俺はインドア派なので、子供が生まれるまでこれといって出掛けることはなかった。デートも家で済ますことが多かったくらいだ。
「パパー!これ、なんてお魚さんなの?」
四歳の娘の鈴は、興味津々だ。まだ文字が読めないため、俺が説明する。
「これは、鯛だよ。食べられる魚だ」
「へぇー!タイってゆーんだぁ!」
ガラスに手をつきながらくいるように見つめる鈴。
天使だ、ここに天使がいる!
「ねぇ、海音ぇ!」
はっ!
忘れていた!!
心春の存在を!!
「ん?どした?」
嫉妬して怒っているのかと振り向くと、心春は俺ではなく、でかい水槽をじっと見つめていた。
「魚ってさぁ…エラ呼吸だよねぇ?」
顎に手を当て、考え込むように心春が言った。
「そーだな。」
当たり前のことを聞かれ、当たり前のように答える。
「エラから水って、入らないかなぁ?」
「・・・え?」
ごめん。
よく聞こえなかった。
というか、幻聴だと思いたかった。
(お前、今…なんて言った?)
「見てよ、ほら。私今まで気にしたことなかったけどさ、エラがパカって開いたとき、そこから水入りそうじゃない?」
「・・・・」
俺は、呆れて声が出なくなった。
というか、混乱している。

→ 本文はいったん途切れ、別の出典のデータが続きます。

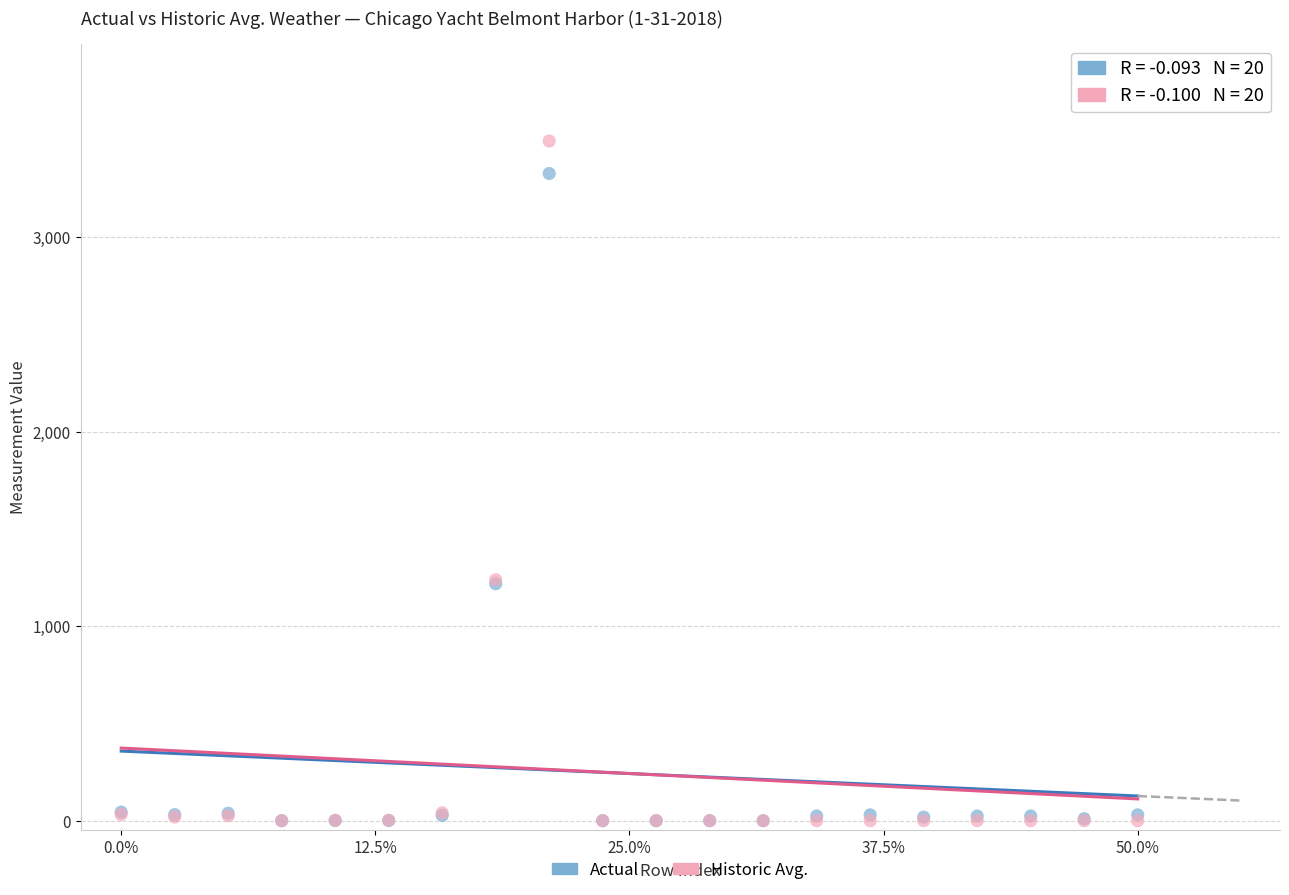

Which series has the widest spread of Y values?

Historic Avg.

軽く目眩がする。
―――俺はなんて答えたら良い?
「ねぇ、海音は頭良いんだからさ。知ってるんでしょ?もったいぶってないで教えてよ!魚のエラから水って入らないの?」
「…いや、水入ってたら、死んでるよね?」
そんな俺は多分、今、死んだ魚の眼をしていると思う。
「だよねぇ」
なぜ勝ち誇った顔をしているんだろう?
というか…声、でかいから。
恥ずかしいから。
俺が。
「パパー、あっちのお魚さん見に行こうよぉ!!」
鈴に手を引かれて、俺は我に返るとそのまま心春を置いて、我が天使・鈴と水族館をまわることにした。
――――他人のふりをするかのように。
「え!?ちょっと海音!?私と沙羅置いてかないでよぉ!!」
その後俺は心春が、鈴の無邪気さに嫉妬してわざとああいう質問をしてきたのかもしれない、と考え直してみた。
それならまだ分かる…。
しかし、何度そう思おうとしても出来なかった。
あの時の心春の顔が…――――本気だったからだ。